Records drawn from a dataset
▬▬▬

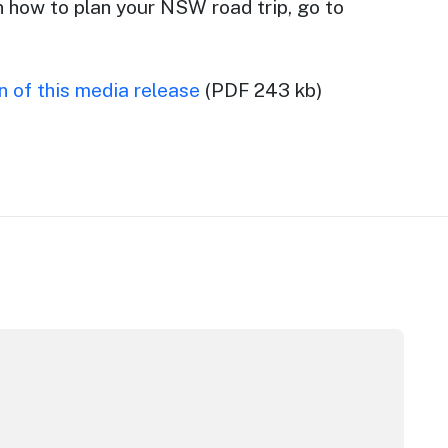
n how to plan your NSW road trip, go to
 of this media release
(PDF 243 kb)
pera House
CC Sydney's William Wilson honoured with RAS Contributor 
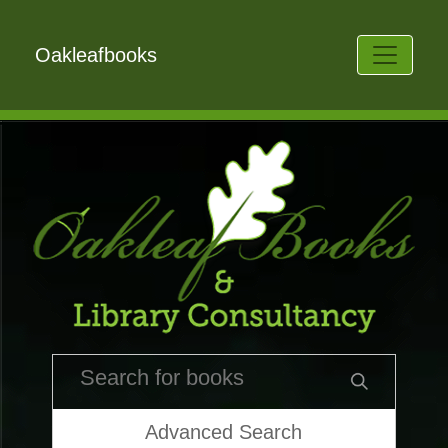
Oakleafbooks
Advanced Search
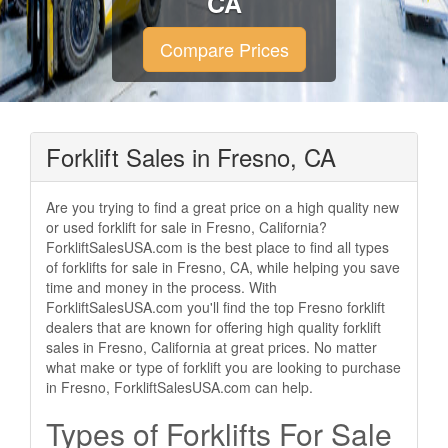
CA
Compare Prices
Forklift Sales in Fresno, CA
Are you trying to find a great price on a high quality new
or used forklift for sale in Fresno, California?
ForkliftSalesUSA.com is the best place to find all types
of forklifts for sale in Fresno, CA, while helping you save
time and money in the process. With
ForkliftSalesUSA.com you'll find the top Fresno forklift
dealers that are known for offering high quality forklift
sales in Fresno, California at great prices. No matter
what make or type of forklift you are looking to purchase
in Fresno, ForkliftSalesUSA.com can help.
Types of Forklifts For Sale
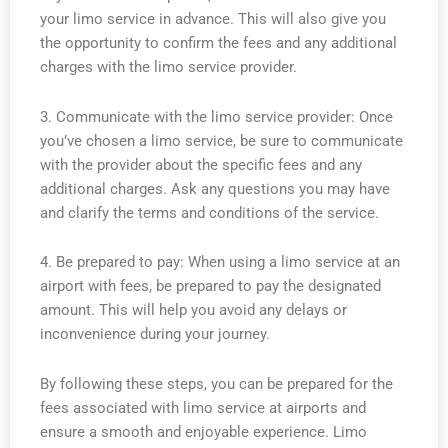
your limo service in advance. This will also give you
the opportunity to confirm the fees and any additional
charges with the limo service provider.
3. Communicate with the limo service provider: Once
you’ve chosen a limo service, be sure to communicate
with the provider about the specific fees and any
additional charges. Ask any questions you may have
and clarify the terms and conditions of the service.
4. Be prepared to pay: When using a limo service at an
airport with fees, be prepared to pay the designated
amount. This will help you avoid any delays or
inconvenience during your journey.
By following these steps, you can be prepared for the
fees associated with limo service at airports and
ensure a smooth and enjoyable experience. Limo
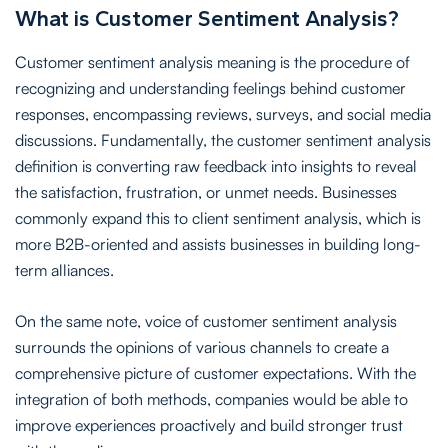
What is Customer Sentiment Analysis?
Customer sentiment analysis meaning is the procedure of
recognizing and understanding feelings behind customer
responses, encompassing reviews, surveys, and social media
discussions. Fundamentally, the customer sentiment analysis
definition is converting raw feedback into insights to reveal
the satisfaction, frustration, or unmet needs. Businesses
commonly expand this to client sentiment analysis, which is
more B2B-oriented and assists businesses in building long-
term alliances.
On the same note, voice of customer sentiment analysis
surrounds the opinions of various channels to create a
comprehensive picture of customer expectations. With the
integration of both methods, companies would be able to
improve experiences proactively and build stronger trust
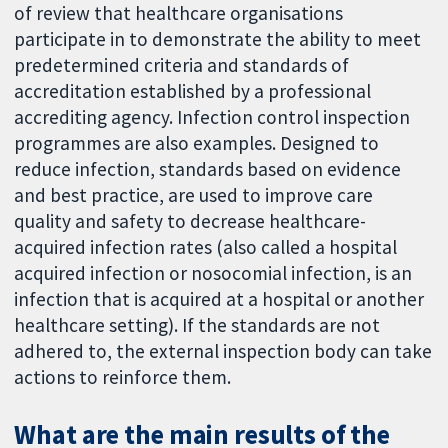
of review that healthcare organisations
participate in to demonstrate the ability to meet
predetermined criteria and standards of
accreditation established by a professional
accrediting agency. Infection control inspection
programmes are also examples. Designed to
reduce infection, standards based on evidence
and best practice, are used to improve care
quality and safety to decrease healthcare-
acquired infection rates (also called a hospital
acquired infection or nosocomial infection, is an
infection that is acquired at a hospital or another
healthcare setting). If the standards are not
adhered to, the external inspection body can take
actions to reinforce them.
What are the main results of the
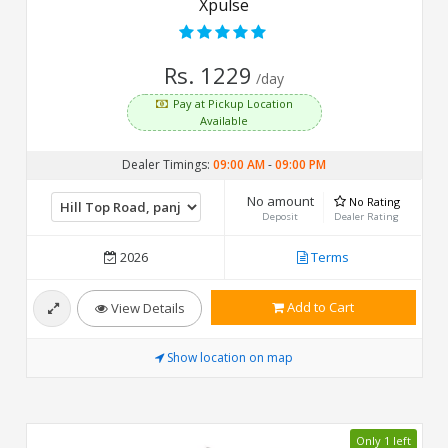
Xpulse
Rs. 1229
/day
Pay at Pickup Location
Available
Dealer Timings:
09:00 AM
-
09:00 PM
No amount
No Rating
Deposit
Dealer Rating
2026
Terms
Add to Cart
View Details
Show location on map
Only 1 left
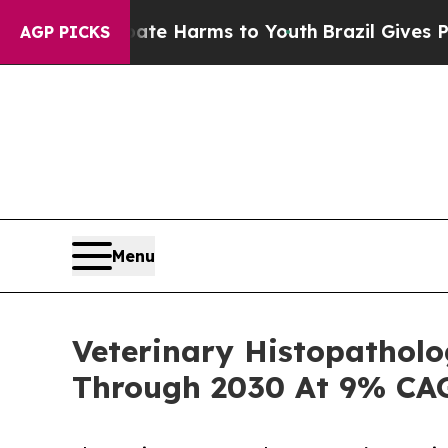
 to Abate Harms to Youth
Brazil Gives Parents So
AGP PICKS
Menu
Veterinary Histopatholo
Through 2030 At 9% CA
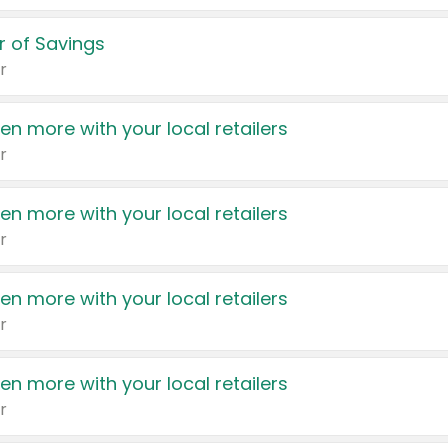
 of Savings
r
en more with your local retailers
r
en more with your local retailers
r
en more with your local retailers
r
en more with your local retailers
r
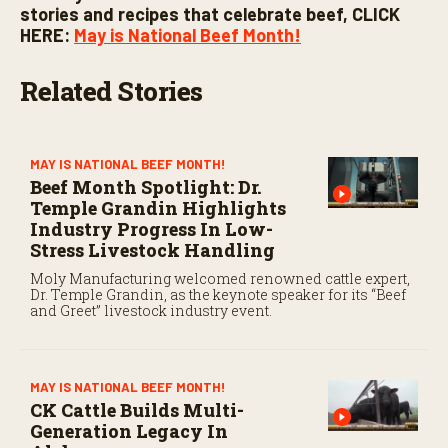
stories and recipes that celebrate beef, CLICK
HERE:
May is National Beef Month!
Related Stories
MAY IS NATIONAL BEEF MONTH!
Beef Month Spotlight: Dr.
Temple Grandin Highlights
Industry Progress In Low-
Stress Livestock Handling
Moly Manufacturing welcomed renowned cattle expert,
Dr. Temple Grandin, as the keynote speaker for its “Beef
and Greet” livestock industry event.
MAY IS NATIONAL BEEF MONTH!
CK Cattle Builds Multi-
Generation Legacy In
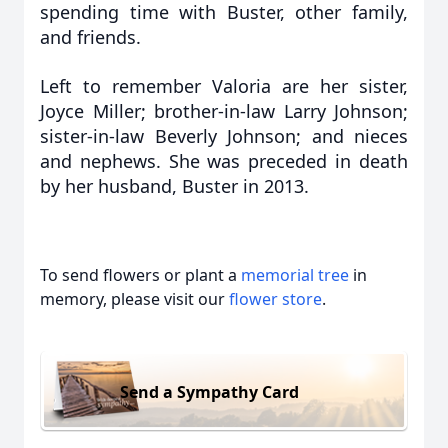
spending time with Buster, other family,
and friends.
Left to remember Valoria are her sister,
Joyce Miller; brother-in-law Larry Johnson;
sister-in-law Beverly Johnson; and nieces
and nephews. She was preceded in death
by her husband, Buster in 2013.
To send flowers or plant a
memorial tree
in
memory, please visit our
flower store
.
Send a Sympathy Card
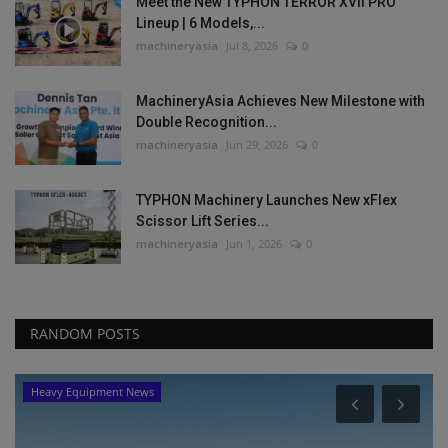
Meet the New TYPHON TERROR XVII PRO
Lineup | 6 Models,...
machineryasia
Jul 8, 2026
0
MachineryAsia Achieves New Milestone with
Double Recognition...
machineryasia
Jun 29, 2026
0
TYPHON Machinery Launches New xFlex
Scissor Lift Series...
machineryasia
Jun 1, 2026
0
RANDOM POSTS
Products
Johnson Crane Hire Celebrates 50th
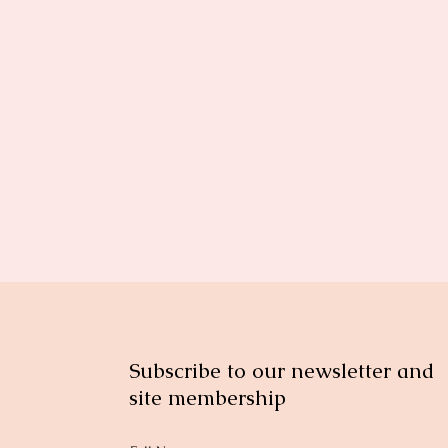
Subscribe to our newsletter and
site membership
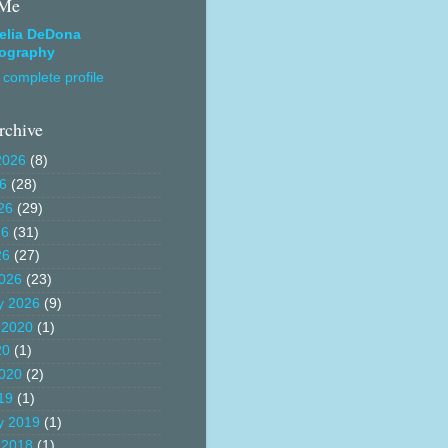
 Me
elia DeDona
ography
complete profile
rchive
2026
(8)
26
(28)
26
(29)
26
(31)
26
(27)
026
(23)
y 2026
(9)
 2020
(1)
20
(1)
020
(2)
19
(1)
y 2019
(1)
 2018
(1)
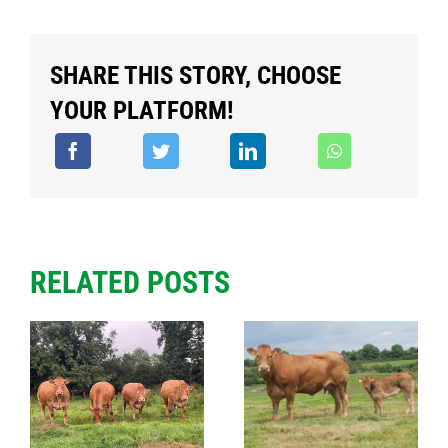
SHARE THIS STORY, CHOOSE
YOUR PLATFORM!
RELATED POSTS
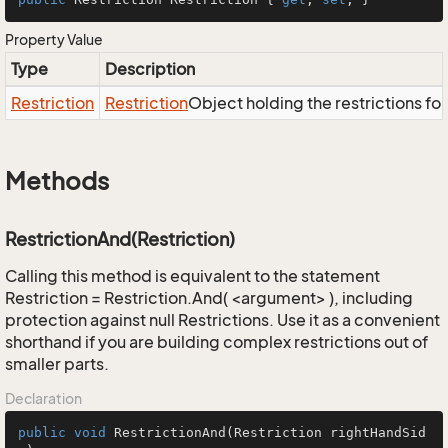
Property Value
Type
Description
Restriction
Restriction
Object holding the restrictions fo
Methods
RestrictionAnd(Restriction)
Calling this method is equivalent to the statement
Restriction = Restriction.And( <argument> ), including
protection against null Restrictions. Use it as a convenient
shorthand if you are building complex restrictions out of
smaller parts.
Declaration
public
void
RestrictionAnd
(Restriction rightHandSid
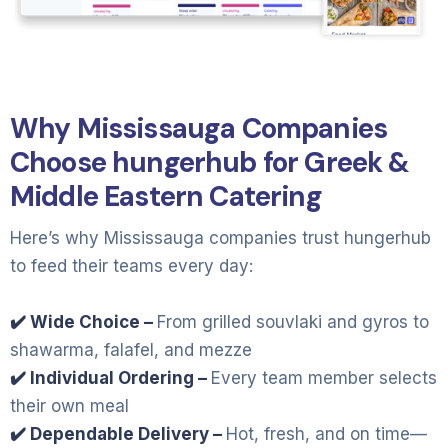
Why Mississauga Companies
Choose hungerhub for Greek &
Middle Eastern Catering
Here’s why Mississauga companies trust hungerhub
to feed their teams every day:
✔️ Wide Choice –
From grilled souvlaki and gyros to
shawarma, falafel, and mezze
✔️ Individual Ordering –
Every team member selects
their own meal
✔️ Dependable Delivery –
Hot, fresh, and on time—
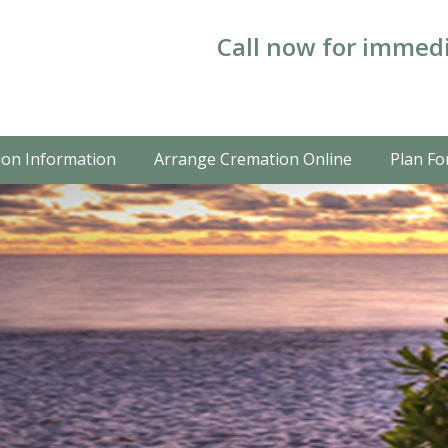
Call now for immedi
on Information
Arrange Cremation Online
Plan Fo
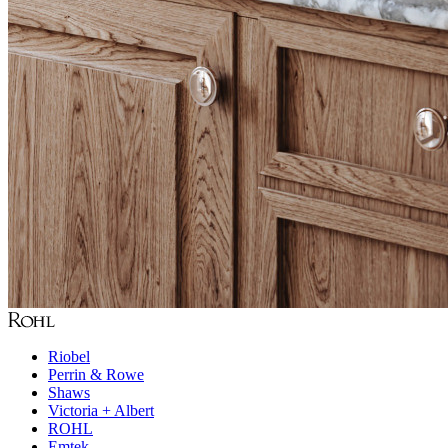
Riobel
Perrin & Rowe
Shaws
Victoria + Albert
ROHL
Emtek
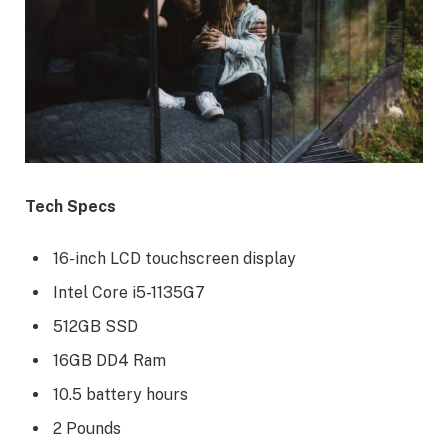
Tech Specs
16-inch LCD touchscreen display
Intel Core i5-1135G7
512GB SSD
16GB DD4 Ram
10.5 battery hours
2 Pounds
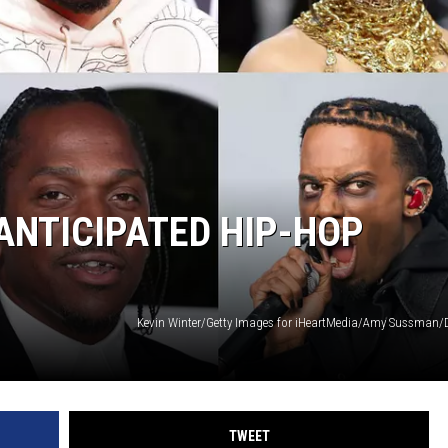
ANTICIPATED HIP-HOP
TWEET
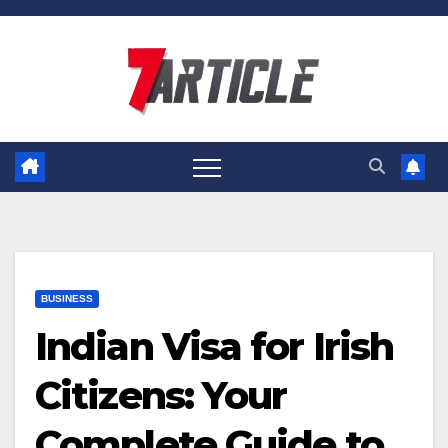
Skip
to
content
BUSINESS
Indian Visa for Irish
Citizens: Your
Complete Guide to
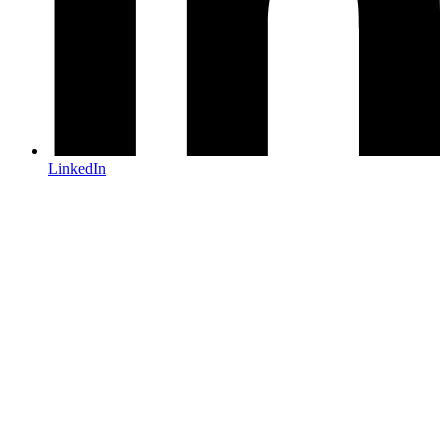
LinkedIn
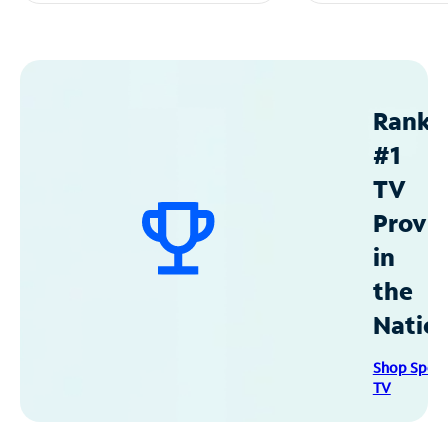
Ranke
#1
TV
Provid
in
the
Natio
Shop Spec
TV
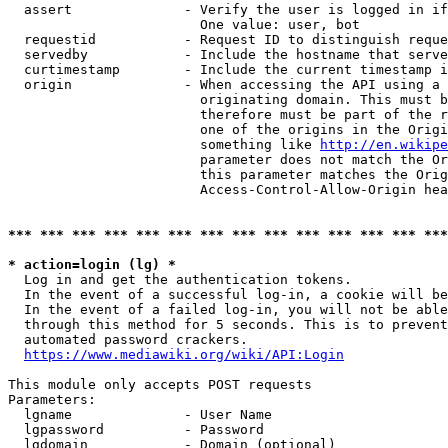
  assert              - Verify the user is logged in if
                        One value: user, bot

  requestid           - Request ID to distinguish reque
  servedby            - Include the hostname that serve
  curtimestamp        - Include the current timestamp i
  origin              - When accessing the API using a 
                        originating domain. This must b
                        therefore must be part of the r
                        one of the origins in the Origi
                        something like 
http://en.wikipe
                        parameter does not match the Or
                        this parameter matches the Orig
                        Access-Control-Allow-Origin hea
*** *** *** *** *** *** *** *** *** *** *** *** *** ***
* action=login (lg) *
  Log in and get the authentication tokens.

  In the event of a successful log-in, a cookie will be
  In the event of a failed log-in, you will not be able
  through this method for 5 seconds. This is to prevent
  automated password crackers.

https://www.mediawiki.org/wiki/API:Login
This module only accepts POST requests

Parameters:

  lgname              - User Name

  lgpassword          - Password

  lgdomain            - Domain (optional)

▬▬▬

EXERCISE DESCRIPTION:
Return each line above word for word. Skip the pictures.

EXERCISE OUTPUT:
n how to plan your NSW road trip, go to
 of this media release
(PDF 243 kb)
pera House
CC Sydney's William Wilson honoured with RAS Contributor 
Oakleafbooks
Advanced Search
CA
Compare Prices
Forklift Sales in Fresno, CA
Are you trying to find a great price on a high quality new
or used forklift for sale in Fresno, California?
ForkliftSalesUSA.com is the best place to find all types
of forklifts for sale in Fresno, CA, while helping you save
time and money in the process. With
ForkliftSalesUSA.com you'll find the top Fresno forklift
dealers that are known for offering high quality forklift
sales in Fresno, California at great prices. No matter
what make or type of forklift you are looking to purchase
in Fresno, ForkliftSalesUSA.com can help.
Types of Forklifts For Sale
your limo service in advance. This will also give you
the opportunity to confirm the fees and any additional
charges with the limo service provider.
3. Communicate with the limo service provider: Once
you’ve chosen a limo service, be sure to communicate
with the provider about the specific fees and any
additional charges. Ask any questions you may have
and clarify the terms and conditions of the service.
4. Be prepared to pay: When using a limo service at an
airport with fees, be prepared to pay the designated
amount. This will help you avoid any delays or
inconvenience during your journey.
By following these steps, you can be prepared for the
fees associated with limo service at airports and
ensure a smooth and enjoyable experience. Limo
What is Customer Sentiment Analysis?
Customer sentiment analysis meaning is the procedure of
recognizing and understanding feelings behind customer
responses, encompassing reviews, surveys, and social media
discussions. Fundamentally, the customer sentiment analysis
definition is converting raw feedback into insights to reveal
the satisfaction, frustration, or unmet needs. Businesses
commonly expand this to client sentiment analysis, which is
more B2B-oriented and assists businesses in building long-
term alliances.
On the same note, voice of customer sentiment analysis
surrounds the opinions of various channels to create a
comprehensive picture of customer expectations. With the
integration of both methods, companies would be able to
improve experiences proactively and build stronger trust
of review that healthcare organisations
participate in to demonstrate the ability to meet
predetermined criteria and standards of
accreditation established by a professional
accrediting agency. Infection control inspection
programmes are also examples. Designed to
reduce infection, standards based on evidence
and best practice, are used to improve care
quality and safety to decrease healthcare-
acquired infection rates (also called a hospital
acquired infection or nosocomial infection, is an
infection that is acquired at a hospital or another
healthcare setting). If the standards are not
adhered to, the external inspection body can take
actions to reinforce them.
What are the main results of the
Xpulse
Rs. 1229
/day
Pay at Pickup Location
Available
Dealer Timings:
09:00 AM
-
09:00 PM
No amount
No Rating
Deposit
Dealer Rating
2026
Terms
Add to Cart
View Details
Show location on map
Only 1 left
 to Abate Harms to Youth
Brazil Gives Parents So
AGP PICKS
Menu
Veterinary Histopatholo
Through 2030 At 9% CA
 of Savings
r
en more with your local retailers
r
en more with your local retailers
r
en more with your local retailers
r
en more with your local retailers
r
stories and recipes that celebrate beef, CLICK
HERE:
May is National Beef Month!
Related Stories
MAY IS NATIONAL BEEF MONTH!
Beef Month Spotlight: Dr.
Temple Grandin Highlights
Industry Progress In Low-
Stress Livestock Handling
Moly Manufacturing welcomed renowned cattle expert,
Dr. Temple Grandin, as the keynote speaker for its “Beef
and Greet” livestock industry event.
MAY IS NATIONAL BEEF MONTH!
CK Cattle Builds Multi-
Generation Legacy In
spending time with Buster, other family,
and friends.
Left to remember Valoria are her sister,
Joyce Miller; brother-in-law Larry Johnson;
sister-in-law Beverly Johnson; and nieces
and nephews. She was preceded in death
by her husband, Buster in 2013.
To send flowers or plant a
memorial tree
in
memory, please visit our
flower store
.
Send a Sympathy Card
Meet the New TYPHON TERROR XVII PRO
Lineup | 6 Models,...
machineryasia
Jul 8, 2026
0
MachineryAsia Achieves New Milestone with
Double Recognition...
machineryasia
Jun 29, 2026
0
TYPHON Machinery Launches New xFlex
Scissor Lift Series...
machineryasia
Jun 1, 2026
0
RANDOM POSTS
Products
Johnson Crane Hire Celebrates 50th
Subscribe to our newsletter and
site membership
 Me
elia DeDona
ography
complete profile
rchive
2026
(8)
26
(28)
26
(29)
26
(31)
26
(27)
026
(23)
y 2026
(9)
 2020
(1)
20
(1)
020
(2)
19
(1)
y 2019
(1)
 2018
(1)
SHARE THIS STORY, CHOOSE
YOUR PLATFORM!
RELATED POSTS
Property Value
Type
Description
Restriction
Restriction
Object holding the restrictions fo
Methods
RestrictionAnd(Restriction)
Calling this method is equivalent to the statement
Restriction = Restriction.And( <argument> ), including
protection against null Restrictions. Use it as a convenient
shorthand if you are building complex restrictions out of
smaller parts.
Declaration
public
void
RestrictionAnd
(Restriction rightHandSid
Why Mississauga Companies
Choose hungerhub for Greek &
Middle Eastern Catering
Here’s why Mississauga companies trust hungerhub
to feed their teams every day:
✔️ Wide Choice –
From grilled souvlaki and gyros to
shawarma, falafel, and mezze
✔️ Individual Ordering –
Every team member selects
their own meal
✔️ Dependable Delivery –
Hot, fresh, and on time—
Call now for immedi
on Information
Arrange Cremation Online
Plan Fo
Riobel
Perrin & Rowe
Shaws
Victoria + Albert
ROHL
Emtek
Tech Specs
16-inch LCD touchscreen display
Intel Core i5-1135G7
512GB SSD
16GB DD4 Ram
10.5 battery hours
2 Pounds
ANTICIPATED HIP-HOP
TWEET
Skip
to
content
BUSINESS
Indian Visa for Irish
Citizens: Your
Complete Guide to
LinkedIn
Ranke
#1
TV
Provid
in
the
Natio
Shop Spec
TV
  assert              - Verify the user is logged in if
                        One value: user, bot

  requestid           - Request ID to distinguish reque
  servedby            - Include the hostname that serve
  curtimestamp        - Include the current timestamp i
  origin              - When accessing the API using a 
                        originating domain. This must b
                        therefore must be part of the r
                        one of the origins in the Origi
                        something like 
http://en.wikipe
                        parameter does not match the Or
                        this parameter matches the Orig
                        Access-Control-Allow-Origin hea
*** *** *** *** *** *** *** *** *** *** *** *** *** ***
* action=login (lg) *
  Log in and get the authentication tokens.

  In the event of a successful log-in, a cookie will be
  In the event of a failed log-in, you will not be able
  through this method for 5 seconds. This is to prevent
  automated password crackers.

https://www.mediawiki.org/wiki/API:Login
This module only accepts POST requests

Parameters:

  lgname              - User Name

  lgpassword          - Password

  lgdomain            - Domain (optional)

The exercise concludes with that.